**QUOTED PASSAGE:**
This invention has been implemented to solve the problems described above in a conventional gradation displaying system, and is a new type of gradation displaying system which adopts advantages of both of a gradation displaying system which is completely dependent on a voltage as shown in FIG. 1(A) and a gradation displaying system which is completely dependent on a pulse width as shown in FIG. 1(B). In addition, in this system, both of the remarkably minute voltage control and the remarkably short-speed pulse as pointed out above are not required.
A method of driving an electro-optical device of an active matrix structure in accordance with the present invention comprises applying a voltage comprising pulses of a plurality of pulse heights and a plurality of pulse widths to a pixel of the electro-optical device.
In order to distinguish this invention from the conventional system clearly, an embodiment of this invention is shown in FIG. 1(C). First two periods are used for brightness of 8, next one period is used for brightness of 4 and last one period is used for brightness of 6, like the systems as shown in FIG. 1(A) and FIG. 1(B).
In this invention, the gradation displaying operation is also achieved by utilizing an average effective voltage as well as the system as shown in FIG. 2, however, in this invention, a degree of freedom is increased by varying not only a pulse width, but also a pulse height to solve the above problems.
First, in FIG. 1(C), first two periods are the same as others, and assuming a voltage at these periods as 1 volt, of course, an average effective voltage of the first two periods becomes 1. An average effective voltage at a next one period is 0.5 because in the next one period a pulse height is a half of that at the first two periods. In a last one period, complicated pulses are combined. However, a pulse having pulse height of 1 first appears, and subsequently a pulse having pulse height of 0.5 appears. Since these two pulses are retentive for the same time, an average effective voltage becomes 0.75. As described above, by controlling not only the pulse width but also the pulse height, a load imposed on pulse length (high-speed pulsation) can be reduced by the pulse height.

**RAW DATA:**
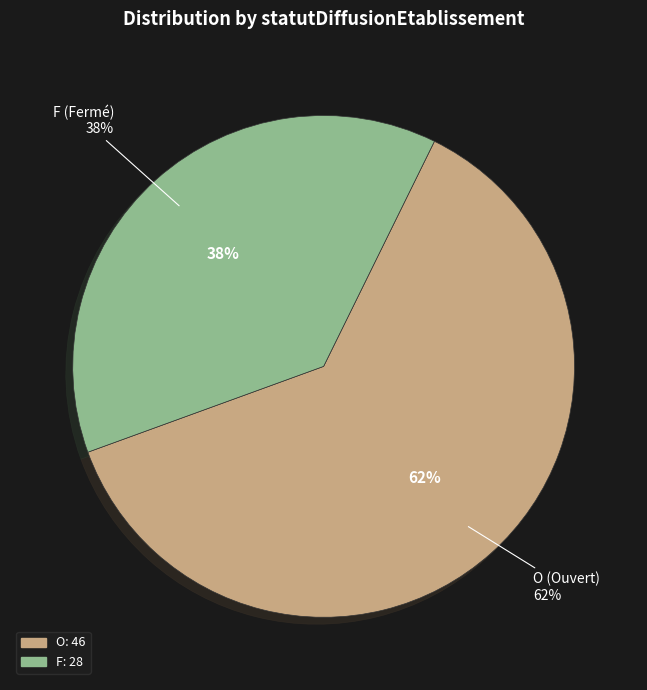

The F slice represents 50% of the pie. True or false?

False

**WORK TASK A:** In the patent excerpt, what average effective voltage results in the last period of FIG. 1(C)?
**WORK TASK B:** Please summarize the patent excerpt in two sentences.
**WORK TASK C:** Translate this sentence from the patent excerpt into Spanish: "In order to distinguish this invention from the conventional system clearly, an embodiment of this invention is shown in FIG. 1(C)."

**YOUR SOLUTION A:** 0.75

**YOUR SOLUTION B:** The invention is a gradation displaying system for an active matrix electro-optical device that combines the advantages of voltage-dependent and pulse-width-dependent systems by applying pulses of several heights and several widths to a pixel. Because both pulse width and pulse height are varied, it needs neither very fine voltage control nor very short pulses, and the pulse height reduces the load on pulse length.

**YOUR SOLUTION C:** Para distinguir claramente esta invención del sistema convencional, en la FIG. 1(C) se muestra una realización de esta invención.